I then asked if I could examine her, and she happily obliged. I put my stethoscope into my ears and disappeared into my own thoughts as I listened carefully to her heart and lungs, both of which were normal as far as I could tell. I continued the exam, checking her neurological status and then looking at her wounds. The infected foot was wrapped in a bandage and strapped into a walking boot. Her arm was also still bandaged from the graft surgery. Right foot, left arm. I made a mental note for later when I would document her physical exam. She looked at me and asked if I wanted to see the wounds. “Oh, I’m just a student,” I found myself saying yet again. “I don’t think they’d want me to mess up all the bandages.” She chuckled and said, “Well, I’m an expert at putting this gauze on after all this time. If you want, we can do it together. I’ll show you.”

She took my gloved hand in hers and directed me toward her arm first. I began to unwrap the carefully-placed gauze, and she explained how rolling up the bandage as you go makes it much easier to reapply later. I continued unwrapping and re-rolling until her arm was exposed and I could fully examine her wound. We did the same with her foot, and then she guided me through

the process of redressing her wounds. I stayed with her for a few more minutes. We chatted about her favorite Christmas cookie recipe, the best holiday movies, and what it was like to be a medical student in a pandemic. As I was leaving her room, my hand on the door handle, she said one last thing that changed my perspective: “You’re not just a medical student.”

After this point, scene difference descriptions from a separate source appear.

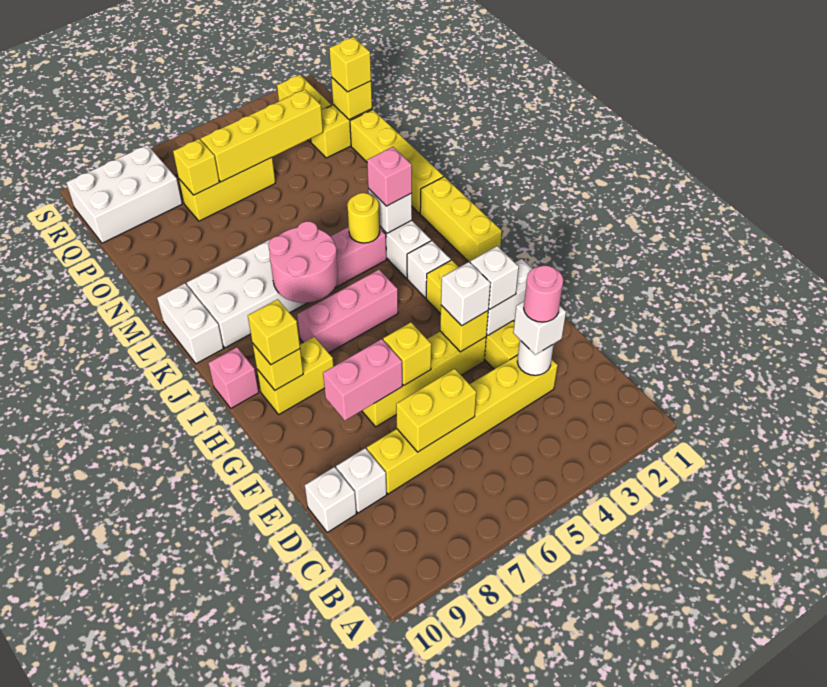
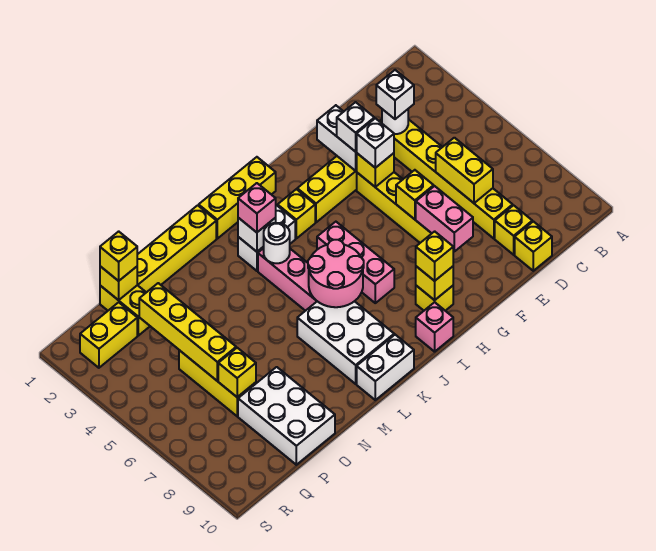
pink 1x1 round brick [524,266,563,322] -> none
white 1x1 brick [336,448,387,513] -> yellow 1x1 brick [495,205,532,255]
white 1x1 brick [305,467,356,532] -> yellow 1x1 brick [515,221,552,271]
yellow 1x2 brick [257,337,334,414] -> yellow 1x1 brick [416,286,453,311]
white 1x1 brick [407,241,451,298] -> yellow 1x1 brick [278,189,315,238]
yellow 1x1 round brick [347,193,380,243] -> white 1x1 round brick [264,223,290,263]
white 2x3 brick [66,145,182,243] -> white 2x3 brick moved to [238,367,335,465]

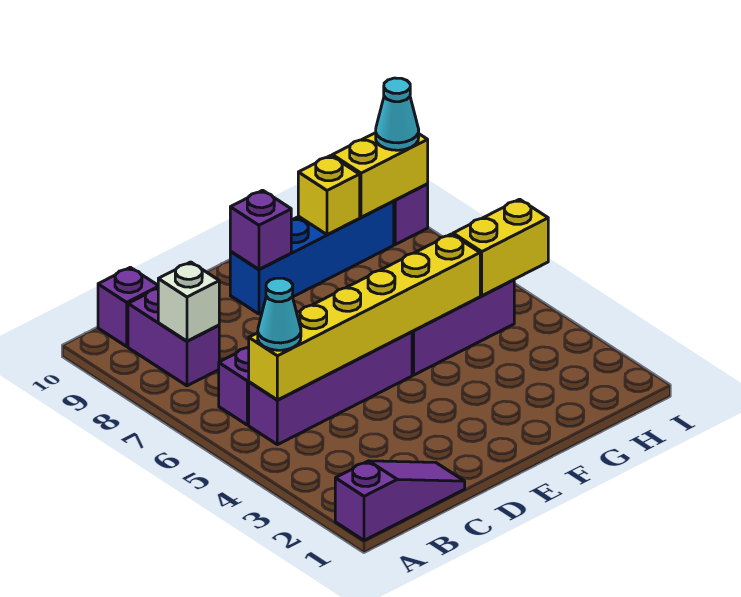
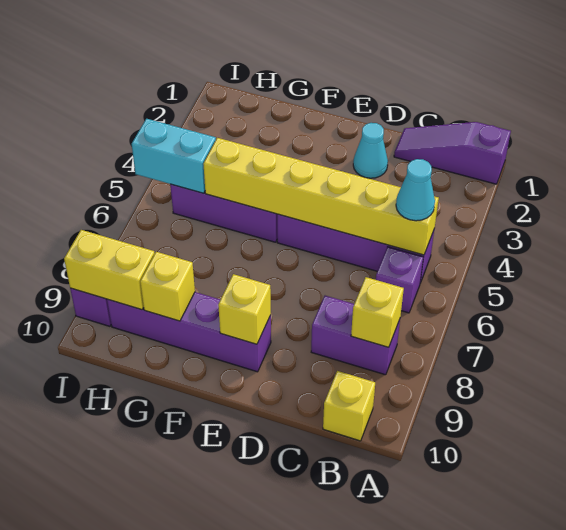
purple 1x2 brick [128,288,219,386] -> purple 1x2 brick turned to [311,296,400,375]
white 1x1 brick [158,262,219,341] -> yellow 1x1 brick [351,277,404,347]
purple 1x1 brick [98,267,158,346] -> yellow 1x1 brick [323,371,375,441]
blue 1x4 brick [230,202,394,314] -> purple 1x4 brick [107,292,271,372]
purple 1x1 brick [230,190,291,270] -> yellow 1x1 brick [218,274,271,344]
yellow 1x2 brick [453,199,548,296] -> cyan 1x2 brick [132,119,216,193]
cyan 1x1 cone [376,78,419,150] -> cyan 1x1 cone moved to [353,123,388,178]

I removed my gown and gloves, remembered to tap my badge against the card reader this time, and returned to the work room to write my note. I hadn’t done anything particularly special—I didn’t diagnose a rare disease, catch an easy-to-miss exam finding, or save this patient’s life. But I had made a difference in her day, and she had made a difference in the way I saw myself and my job. As a medical student, I had more time to spend with her than any of her other providers. I could hear about her special sugar cookie recipe and her foot infection. After a few weeks on the infectious disease service, I did have enough knowledge to give her a basic explanation of her problem. Her kindness and patience gave me just enough of a confidence boost to go outside of my comfort zone and realize I wasn’t “messing up” her bandages by doing a thorough examination. Yes, I am still learning the basics of medicine, but I’m not just a medical student. I have a lot to offer to my patients, and those 20 minutes in the burn unit were just what I needed to realize that.